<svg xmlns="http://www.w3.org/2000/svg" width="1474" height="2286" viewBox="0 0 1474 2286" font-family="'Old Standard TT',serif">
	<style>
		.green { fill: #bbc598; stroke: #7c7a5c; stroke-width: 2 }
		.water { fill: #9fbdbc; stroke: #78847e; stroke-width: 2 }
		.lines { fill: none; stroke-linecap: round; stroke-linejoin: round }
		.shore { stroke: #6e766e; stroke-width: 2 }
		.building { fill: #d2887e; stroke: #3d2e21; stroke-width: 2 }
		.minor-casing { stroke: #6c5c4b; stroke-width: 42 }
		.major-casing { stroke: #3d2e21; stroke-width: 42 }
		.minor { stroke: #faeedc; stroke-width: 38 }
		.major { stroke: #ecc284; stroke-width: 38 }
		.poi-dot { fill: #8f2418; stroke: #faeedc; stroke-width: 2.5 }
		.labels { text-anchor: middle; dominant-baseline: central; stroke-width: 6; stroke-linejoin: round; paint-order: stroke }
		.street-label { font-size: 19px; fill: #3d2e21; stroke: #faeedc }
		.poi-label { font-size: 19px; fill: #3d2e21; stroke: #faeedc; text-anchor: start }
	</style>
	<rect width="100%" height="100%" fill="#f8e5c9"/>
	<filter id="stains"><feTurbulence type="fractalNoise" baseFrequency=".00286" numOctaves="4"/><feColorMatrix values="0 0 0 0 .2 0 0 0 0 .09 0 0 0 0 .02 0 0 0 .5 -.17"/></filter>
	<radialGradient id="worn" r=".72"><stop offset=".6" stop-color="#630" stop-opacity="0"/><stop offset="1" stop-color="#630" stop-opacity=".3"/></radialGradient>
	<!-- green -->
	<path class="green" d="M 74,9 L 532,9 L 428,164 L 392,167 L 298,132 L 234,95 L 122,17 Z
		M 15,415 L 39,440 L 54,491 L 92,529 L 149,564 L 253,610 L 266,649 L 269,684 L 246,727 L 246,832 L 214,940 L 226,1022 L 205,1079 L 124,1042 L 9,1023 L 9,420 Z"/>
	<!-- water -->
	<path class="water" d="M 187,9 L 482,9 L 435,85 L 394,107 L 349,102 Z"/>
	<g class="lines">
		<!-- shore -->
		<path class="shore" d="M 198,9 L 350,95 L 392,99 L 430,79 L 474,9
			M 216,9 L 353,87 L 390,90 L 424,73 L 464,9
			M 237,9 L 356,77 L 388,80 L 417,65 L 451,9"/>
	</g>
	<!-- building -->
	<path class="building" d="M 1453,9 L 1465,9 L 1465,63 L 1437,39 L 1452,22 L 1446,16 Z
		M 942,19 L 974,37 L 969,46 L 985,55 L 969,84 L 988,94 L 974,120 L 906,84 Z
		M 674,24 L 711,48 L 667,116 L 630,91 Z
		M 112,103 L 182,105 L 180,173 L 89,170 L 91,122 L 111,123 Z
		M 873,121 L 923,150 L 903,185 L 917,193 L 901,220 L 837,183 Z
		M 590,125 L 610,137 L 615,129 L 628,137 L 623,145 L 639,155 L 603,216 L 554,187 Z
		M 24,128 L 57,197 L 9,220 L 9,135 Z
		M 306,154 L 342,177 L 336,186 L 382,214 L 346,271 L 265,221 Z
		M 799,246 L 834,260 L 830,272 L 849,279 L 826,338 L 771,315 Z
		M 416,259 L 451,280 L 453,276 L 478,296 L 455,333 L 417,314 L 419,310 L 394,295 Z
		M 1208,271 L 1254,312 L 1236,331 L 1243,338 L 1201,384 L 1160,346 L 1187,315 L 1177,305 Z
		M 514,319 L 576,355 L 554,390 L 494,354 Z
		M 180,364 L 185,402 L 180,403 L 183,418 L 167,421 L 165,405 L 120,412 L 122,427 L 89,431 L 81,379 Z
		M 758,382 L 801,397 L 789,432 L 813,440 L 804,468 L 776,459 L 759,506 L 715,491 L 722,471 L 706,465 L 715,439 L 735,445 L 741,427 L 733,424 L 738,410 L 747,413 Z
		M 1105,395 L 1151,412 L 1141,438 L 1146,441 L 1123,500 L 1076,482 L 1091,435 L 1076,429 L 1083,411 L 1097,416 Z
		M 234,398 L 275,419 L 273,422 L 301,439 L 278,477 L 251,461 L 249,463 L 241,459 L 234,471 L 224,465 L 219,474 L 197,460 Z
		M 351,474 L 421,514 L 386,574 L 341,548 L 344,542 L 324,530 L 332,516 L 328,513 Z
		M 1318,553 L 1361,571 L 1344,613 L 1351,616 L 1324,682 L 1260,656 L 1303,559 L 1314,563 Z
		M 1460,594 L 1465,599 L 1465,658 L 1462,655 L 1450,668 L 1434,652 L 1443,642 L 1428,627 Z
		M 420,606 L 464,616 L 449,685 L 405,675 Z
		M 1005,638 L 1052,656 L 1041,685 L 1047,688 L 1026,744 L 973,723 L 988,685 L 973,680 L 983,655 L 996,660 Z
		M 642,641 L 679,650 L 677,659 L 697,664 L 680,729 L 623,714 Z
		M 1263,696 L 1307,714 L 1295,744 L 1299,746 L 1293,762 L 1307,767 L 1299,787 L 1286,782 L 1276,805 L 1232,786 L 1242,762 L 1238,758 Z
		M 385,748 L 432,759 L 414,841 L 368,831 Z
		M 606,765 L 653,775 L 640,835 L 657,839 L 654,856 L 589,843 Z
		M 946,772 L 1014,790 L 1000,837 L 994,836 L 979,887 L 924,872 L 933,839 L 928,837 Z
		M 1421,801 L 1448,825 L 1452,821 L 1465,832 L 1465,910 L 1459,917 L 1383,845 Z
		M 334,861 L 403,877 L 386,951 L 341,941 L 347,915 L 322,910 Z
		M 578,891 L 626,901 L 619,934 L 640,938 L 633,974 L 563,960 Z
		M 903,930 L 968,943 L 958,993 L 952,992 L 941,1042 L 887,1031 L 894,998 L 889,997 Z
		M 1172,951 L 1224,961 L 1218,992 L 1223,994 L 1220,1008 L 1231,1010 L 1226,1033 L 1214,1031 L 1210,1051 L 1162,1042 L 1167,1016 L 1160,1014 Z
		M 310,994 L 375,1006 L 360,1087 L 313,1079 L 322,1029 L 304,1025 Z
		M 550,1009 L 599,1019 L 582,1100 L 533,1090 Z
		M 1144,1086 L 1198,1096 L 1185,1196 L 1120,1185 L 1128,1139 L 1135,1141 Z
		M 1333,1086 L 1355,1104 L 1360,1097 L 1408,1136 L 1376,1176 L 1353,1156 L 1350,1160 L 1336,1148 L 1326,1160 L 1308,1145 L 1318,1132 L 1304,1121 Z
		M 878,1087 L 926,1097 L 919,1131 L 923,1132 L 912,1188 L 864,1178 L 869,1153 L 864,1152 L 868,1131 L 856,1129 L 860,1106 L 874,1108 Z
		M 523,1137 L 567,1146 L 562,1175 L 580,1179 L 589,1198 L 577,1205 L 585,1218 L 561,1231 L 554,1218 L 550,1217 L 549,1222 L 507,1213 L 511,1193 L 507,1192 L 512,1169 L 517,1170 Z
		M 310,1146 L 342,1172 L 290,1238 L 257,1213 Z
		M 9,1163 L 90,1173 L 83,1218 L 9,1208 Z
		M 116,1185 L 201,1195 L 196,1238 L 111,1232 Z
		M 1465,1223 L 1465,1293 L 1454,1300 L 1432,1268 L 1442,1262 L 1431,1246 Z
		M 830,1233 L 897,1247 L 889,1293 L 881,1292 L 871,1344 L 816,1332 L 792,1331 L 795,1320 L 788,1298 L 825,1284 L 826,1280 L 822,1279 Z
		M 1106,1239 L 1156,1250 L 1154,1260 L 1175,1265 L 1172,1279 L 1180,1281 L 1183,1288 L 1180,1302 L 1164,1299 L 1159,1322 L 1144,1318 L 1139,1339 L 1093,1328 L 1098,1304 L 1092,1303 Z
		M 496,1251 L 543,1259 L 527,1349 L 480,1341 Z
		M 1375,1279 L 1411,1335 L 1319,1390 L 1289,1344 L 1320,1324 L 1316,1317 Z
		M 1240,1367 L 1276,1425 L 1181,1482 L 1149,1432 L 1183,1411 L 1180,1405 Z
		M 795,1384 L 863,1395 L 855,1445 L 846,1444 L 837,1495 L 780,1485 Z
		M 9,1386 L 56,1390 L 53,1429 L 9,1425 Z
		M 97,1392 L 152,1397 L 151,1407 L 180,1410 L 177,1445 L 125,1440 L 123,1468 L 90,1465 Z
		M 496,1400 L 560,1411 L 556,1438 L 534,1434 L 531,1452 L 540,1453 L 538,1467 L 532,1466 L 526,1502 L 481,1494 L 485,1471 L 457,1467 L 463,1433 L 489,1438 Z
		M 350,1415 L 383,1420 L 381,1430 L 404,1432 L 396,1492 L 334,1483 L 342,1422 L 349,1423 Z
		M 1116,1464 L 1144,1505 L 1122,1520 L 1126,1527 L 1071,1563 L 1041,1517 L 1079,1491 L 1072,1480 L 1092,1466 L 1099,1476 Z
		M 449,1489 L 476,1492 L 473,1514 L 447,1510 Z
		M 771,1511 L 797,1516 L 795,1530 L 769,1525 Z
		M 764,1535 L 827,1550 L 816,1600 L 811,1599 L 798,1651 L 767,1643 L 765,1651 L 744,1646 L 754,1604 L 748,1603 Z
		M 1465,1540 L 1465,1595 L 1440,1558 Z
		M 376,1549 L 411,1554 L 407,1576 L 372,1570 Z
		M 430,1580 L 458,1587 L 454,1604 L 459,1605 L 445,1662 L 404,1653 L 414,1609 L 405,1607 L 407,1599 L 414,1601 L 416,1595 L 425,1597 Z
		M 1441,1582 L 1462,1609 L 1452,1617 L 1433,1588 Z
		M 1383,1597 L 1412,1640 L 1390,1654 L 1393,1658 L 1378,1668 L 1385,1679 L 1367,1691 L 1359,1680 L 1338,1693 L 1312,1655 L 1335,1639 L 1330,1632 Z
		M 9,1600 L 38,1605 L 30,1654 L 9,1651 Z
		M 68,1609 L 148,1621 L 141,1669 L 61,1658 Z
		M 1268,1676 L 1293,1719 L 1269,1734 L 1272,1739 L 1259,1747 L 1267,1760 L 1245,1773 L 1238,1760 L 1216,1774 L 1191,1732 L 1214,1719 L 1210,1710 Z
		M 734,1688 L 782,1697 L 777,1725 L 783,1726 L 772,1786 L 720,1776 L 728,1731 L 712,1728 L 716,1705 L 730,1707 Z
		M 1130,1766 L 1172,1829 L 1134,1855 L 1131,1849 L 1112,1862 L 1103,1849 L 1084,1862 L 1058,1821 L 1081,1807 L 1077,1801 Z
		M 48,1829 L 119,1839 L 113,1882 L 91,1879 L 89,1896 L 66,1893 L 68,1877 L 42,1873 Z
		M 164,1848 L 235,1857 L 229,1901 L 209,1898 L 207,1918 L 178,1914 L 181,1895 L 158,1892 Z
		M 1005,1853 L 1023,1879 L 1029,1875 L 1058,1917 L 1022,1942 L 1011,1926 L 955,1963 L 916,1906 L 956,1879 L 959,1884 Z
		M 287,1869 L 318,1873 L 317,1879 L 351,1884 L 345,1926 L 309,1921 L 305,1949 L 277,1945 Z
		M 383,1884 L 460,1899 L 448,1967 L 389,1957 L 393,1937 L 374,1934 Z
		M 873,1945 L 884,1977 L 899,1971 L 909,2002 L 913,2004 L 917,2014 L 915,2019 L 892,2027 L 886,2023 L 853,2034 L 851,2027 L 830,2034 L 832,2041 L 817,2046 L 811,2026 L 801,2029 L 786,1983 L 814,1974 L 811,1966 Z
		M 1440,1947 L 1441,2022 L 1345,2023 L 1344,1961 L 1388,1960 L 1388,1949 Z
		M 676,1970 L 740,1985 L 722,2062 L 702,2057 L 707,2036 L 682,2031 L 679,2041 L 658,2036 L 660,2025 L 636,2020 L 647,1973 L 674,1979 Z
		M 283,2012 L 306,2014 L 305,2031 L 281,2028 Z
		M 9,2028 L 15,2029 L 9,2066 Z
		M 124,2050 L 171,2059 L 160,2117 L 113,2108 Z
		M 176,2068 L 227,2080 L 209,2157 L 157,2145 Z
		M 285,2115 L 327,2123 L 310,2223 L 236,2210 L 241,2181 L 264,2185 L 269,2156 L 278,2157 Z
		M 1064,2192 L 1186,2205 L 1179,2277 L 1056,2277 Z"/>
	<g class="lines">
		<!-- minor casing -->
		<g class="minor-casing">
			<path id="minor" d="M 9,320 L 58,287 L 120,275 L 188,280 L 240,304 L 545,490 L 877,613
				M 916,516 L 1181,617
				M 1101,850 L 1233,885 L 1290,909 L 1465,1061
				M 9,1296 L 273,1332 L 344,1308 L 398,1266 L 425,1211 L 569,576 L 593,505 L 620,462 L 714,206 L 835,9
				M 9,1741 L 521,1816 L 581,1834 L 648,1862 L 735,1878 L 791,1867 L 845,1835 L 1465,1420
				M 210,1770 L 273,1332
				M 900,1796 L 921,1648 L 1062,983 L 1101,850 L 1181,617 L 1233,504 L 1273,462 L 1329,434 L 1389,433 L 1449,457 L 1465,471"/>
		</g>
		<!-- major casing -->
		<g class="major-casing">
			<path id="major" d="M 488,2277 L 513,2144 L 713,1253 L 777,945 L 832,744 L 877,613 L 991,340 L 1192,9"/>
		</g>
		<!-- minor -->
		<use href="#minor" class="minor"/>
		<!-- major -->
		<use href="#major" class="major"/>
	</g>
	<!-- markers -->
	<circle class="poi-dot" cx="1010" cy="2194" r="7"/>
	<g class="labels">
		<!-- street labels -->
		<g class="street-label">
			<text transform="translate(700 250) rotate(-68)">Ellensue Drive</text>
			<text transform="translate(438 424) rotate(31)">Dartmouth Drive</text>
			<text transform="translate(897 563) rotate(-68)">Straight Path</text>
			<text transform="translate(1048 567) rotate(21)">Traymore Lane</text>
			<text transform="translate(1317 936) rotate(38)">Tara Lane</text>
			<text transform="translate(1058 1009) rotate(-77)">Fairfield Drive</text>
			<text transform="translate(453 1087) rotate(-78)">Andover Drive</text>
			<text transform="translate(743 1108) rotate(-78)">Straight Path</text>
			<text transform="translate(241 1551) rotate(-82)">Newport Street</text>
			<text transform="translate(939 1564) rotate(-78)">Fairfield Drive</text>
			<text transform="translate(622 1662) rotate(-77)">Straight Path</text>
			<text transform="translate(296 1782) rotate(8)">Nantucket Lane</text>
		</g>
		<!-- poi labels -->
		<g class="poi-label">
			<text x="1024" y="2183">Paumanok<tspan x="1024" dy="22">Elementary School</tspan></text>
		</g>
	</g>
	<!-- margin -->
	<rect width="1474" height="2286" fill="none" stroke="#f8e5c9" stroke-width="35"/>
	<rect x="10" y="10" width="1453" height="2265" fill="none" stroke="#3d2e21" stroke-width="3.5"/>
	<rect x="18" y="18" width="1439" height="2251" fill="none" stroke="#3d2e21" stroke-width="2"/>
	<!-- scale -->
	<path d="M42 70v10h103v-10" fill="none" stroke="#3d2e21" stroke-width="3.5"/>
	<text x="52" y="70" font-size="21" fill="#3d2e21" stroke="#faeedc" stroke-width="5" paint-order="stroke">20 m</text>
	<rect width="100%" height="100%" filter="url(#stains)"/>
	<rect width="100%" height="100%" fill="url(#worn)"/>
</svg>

---

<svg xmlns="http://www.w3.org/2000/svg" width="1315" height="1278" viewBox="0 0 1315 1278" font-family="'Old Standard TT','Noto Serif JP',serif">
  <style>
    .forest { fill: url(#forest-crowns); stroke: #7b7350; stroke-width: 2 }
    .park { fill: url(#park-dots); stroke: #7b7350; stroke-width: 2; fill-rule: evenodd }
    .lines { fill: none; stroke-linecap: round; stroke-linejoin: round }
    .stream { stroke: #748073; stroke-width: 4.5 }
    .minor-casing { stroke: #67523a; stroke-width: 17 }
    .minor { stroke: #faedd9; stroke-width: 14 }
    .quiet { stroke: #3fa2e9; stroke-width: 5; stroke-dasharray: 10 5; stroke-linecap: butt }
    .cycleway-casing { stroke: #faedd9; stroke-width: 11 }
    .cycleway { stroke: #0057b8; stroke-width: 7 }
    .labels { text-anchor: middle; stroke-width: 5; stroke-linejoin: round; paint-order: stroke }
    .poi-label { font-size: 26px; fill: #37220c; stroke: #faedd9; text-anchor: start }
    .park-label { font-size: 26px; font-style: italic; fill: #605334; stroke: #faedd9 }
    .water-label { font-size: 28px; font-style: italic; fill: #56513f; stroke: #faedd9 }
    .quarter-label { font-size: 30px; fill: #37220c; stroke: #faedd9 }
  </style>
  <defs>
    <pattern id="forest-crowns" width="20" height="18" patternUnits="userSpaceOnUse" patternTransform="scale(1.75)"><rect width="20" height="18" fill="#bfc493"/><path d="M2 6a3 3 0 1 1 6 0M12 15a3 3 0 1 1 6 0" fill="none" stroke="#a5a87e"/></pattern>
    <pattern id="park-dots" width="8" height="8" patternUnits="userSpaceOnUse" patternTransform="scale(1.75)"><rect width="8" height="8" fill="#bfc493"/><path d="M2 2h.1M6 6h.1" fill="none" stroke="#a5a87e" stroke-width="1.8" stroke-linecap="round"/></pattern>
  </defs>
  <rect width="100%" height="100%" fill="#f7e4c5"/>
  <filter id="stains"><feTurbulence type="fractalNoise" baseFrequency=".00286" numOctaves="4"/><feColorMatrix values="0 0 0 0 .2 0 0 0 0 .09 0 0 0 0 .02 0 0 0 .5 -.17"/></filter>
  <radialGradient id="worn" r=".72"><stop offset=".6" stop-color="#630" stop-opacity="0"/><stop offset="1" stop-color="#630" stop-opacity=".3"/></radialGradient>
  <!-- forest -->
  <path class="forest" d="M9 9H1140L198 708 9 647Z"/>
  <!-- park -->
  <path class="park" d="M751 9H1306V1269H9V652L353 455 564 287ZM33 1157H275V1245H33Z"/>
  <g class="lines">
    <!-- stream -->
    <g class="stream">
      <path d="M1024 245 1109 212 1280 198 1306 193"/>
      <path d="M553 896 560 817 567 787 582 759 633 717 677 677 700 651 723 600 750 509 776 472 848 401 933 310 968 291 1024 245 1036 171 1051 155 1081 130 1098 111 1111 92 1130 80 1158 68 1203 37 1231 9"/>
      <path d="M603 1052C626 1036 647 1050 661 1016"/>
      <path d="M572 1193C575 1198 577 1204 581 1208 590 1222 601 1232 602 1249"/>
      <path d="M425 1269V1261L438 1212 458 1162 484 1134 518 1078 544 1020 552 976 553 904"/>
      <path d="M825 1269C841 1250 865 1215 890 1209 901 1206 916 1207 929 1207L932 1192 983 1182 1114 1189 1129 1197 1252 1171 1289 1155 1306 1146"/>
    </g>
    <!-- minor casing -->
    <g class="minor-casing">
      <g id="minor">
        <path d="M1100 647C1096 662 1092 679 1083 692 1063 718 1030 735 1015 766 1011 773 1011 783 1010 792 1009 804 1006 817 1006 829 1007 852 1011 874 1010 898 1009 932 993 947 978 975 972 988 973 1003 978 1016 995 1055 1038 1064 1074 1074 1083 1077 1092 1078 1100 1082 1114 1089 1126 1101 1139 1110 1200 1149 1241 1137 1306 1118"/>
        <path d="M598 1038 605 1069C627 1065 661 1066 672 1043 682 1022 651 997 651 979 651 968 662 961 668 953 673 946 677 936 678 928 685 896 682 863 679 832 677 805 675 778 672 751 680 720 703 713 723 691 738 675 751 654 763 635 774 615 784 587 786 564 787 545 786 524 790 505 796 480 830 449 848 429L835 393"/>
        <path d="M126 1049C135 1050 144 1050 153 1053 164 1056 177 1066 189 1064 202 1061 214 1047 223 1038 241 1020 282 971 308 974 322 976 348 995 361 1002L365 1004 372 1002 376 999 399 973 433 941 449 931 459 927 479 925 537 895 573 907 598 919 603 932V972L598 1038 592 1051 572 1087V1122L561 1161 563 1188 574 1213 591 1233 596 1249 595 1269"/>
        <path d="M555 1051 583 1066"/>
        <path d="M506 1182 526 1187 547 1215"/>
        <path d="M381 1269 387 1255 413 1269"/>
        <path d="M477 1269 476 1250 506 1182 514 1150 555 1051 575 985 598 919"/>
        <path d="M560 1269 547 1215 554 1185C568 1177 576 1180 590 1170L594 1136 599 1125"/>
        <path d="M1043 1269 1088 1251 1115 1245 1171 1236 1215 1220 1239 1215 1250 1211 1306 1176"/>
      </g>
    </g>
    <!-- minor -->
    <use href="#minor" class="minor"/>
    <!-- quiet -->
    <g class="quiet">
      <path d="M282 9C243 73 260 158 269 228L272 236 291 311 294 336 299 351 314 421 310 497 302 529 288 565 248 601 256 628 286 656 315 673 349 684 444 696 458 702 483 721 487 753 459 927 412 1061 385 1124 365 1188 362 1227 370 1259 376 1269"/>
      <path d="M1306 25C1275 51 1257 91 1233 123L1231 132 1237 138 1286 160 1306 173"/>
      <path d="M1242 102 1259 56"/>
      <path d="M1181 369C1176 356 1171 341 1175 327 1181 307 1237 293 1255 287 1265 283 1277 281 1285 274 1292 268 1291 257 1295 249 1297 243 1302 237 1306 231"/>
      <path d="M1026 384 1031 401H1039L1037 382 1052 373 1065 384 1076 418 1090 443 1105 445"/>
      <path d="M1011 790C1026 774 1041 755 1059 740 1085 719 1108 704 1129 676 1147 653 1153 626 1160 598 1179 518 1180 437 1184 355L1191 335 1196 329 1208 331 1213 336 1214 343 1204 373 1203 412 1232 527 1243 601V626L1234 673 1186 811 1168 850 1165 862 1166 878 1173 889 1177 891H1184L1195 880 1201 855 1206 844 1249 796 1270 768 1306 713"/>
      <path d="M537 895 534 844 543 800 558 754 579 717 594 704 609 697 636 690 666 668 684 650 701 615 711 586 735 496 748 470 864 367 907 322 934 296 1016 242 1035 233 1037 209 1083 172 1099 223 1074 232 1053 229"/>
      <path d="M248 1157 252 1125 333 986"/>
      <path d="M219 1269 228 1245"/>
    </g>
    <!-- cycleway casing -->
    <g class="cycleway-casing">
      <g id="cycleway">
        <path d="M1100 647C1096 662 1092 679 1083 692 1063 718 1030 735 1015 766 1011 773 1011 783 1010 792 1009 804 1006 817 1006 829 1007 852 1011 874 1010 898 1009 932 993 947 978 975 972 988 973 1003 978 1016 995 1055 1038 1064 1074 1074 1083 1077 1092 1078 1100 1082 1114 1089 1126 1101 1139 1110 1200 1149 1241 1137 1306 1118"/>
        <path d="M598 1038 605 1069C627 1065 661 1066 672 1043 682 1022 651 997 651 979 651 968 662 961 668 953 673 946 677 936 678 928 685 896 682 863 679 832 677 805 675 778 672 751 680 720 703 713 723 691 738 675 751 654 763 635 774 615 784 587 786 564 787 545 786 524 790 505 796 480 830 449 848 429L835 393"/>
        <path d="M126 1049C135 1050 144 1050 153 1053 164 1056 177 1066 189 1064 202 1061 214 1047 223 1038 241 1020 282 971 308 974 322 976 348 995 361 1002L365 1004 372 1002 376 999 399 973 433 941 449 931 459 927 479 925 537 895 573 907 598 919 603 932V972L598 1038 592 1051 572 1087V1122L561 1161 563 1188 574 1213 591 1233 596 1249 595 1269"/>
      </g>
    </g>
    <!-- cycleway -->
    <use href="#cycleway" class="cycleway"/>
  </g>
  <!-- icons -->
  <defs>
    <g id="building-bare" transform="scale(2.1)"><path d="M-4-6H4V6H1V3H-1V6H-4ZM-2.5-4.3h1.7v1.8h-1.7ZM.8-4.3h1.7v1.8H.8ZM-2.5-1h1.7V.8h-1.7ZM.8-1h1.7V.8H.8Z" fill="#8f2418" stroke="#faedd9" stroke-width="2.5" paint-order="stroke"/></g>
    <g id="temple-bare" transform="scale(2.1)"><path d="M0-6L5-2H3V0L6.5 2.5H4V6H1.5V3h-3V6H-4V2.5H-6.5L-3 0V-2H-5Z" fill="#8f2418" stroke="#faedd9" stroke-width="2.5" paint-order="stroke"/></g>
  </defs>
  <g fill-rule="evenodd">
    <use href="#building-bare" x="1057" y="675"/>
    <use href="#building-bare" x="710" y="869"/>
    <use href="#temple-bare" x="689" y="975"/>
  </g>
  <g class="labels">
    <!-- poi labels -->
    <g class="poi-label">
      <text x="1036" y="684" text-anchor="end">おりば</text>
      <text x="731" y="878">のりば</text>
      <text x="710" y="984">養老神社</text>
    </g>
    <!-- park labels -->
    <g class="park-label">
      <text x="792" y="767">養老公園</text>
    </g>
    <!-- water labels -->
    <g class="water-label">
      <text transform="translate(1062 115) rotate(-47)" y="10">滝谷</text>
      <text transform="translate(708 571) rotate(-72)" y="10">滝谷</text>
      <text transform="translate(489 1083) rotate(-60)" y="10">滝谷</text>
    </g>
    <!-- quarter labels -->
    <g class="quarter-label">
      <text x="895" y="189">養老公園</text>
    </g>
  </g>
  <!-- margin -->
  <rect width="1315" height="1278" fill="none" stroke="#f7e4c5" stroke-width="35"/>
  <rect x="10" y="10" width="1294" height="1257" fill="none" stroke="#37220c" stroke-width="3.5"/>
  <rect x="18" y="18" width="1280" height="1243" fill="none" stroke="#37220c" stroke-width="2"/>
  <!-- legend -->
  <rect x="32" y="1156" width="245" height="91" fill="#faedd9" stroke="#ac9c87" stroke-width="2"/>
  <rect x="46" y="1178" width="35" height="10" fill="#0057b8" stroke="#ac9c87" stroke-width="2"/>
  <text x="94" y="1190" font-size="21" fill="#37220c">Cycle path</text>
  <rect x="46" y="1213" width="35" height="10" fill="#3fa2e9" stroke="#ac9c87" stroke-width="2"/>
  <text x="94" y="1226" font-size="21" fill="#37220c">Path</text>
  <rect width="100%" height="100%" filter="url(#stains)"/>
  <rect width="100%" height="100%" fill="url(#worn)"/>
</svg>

■ Exercise ■
Above are records; repeat only the lines starting at the line with "#9fbdbc; stroke: #78847e;" and ending at the line with "#3d2e21; stroke-width: 42", exactly as they appear, both included.

■ Exercise output ■
		.water { fill: #9fbdbc; stroke: #78847e; stroke-width: 2 }
		.lines { fill: none; stroke-linecap: round; stroke-linejoin: round }
		.shore { stroke: #6e766e; stroke-width: 2 }
		.building { fill: #d2887e; stroke: #3d2e21; stroke-width: 2 }
		.minor-casing { stroke: #6c5c4b; stroke-width: 42 }
		.major-casing { stroke: #3d2e21; stroke-width: 42 }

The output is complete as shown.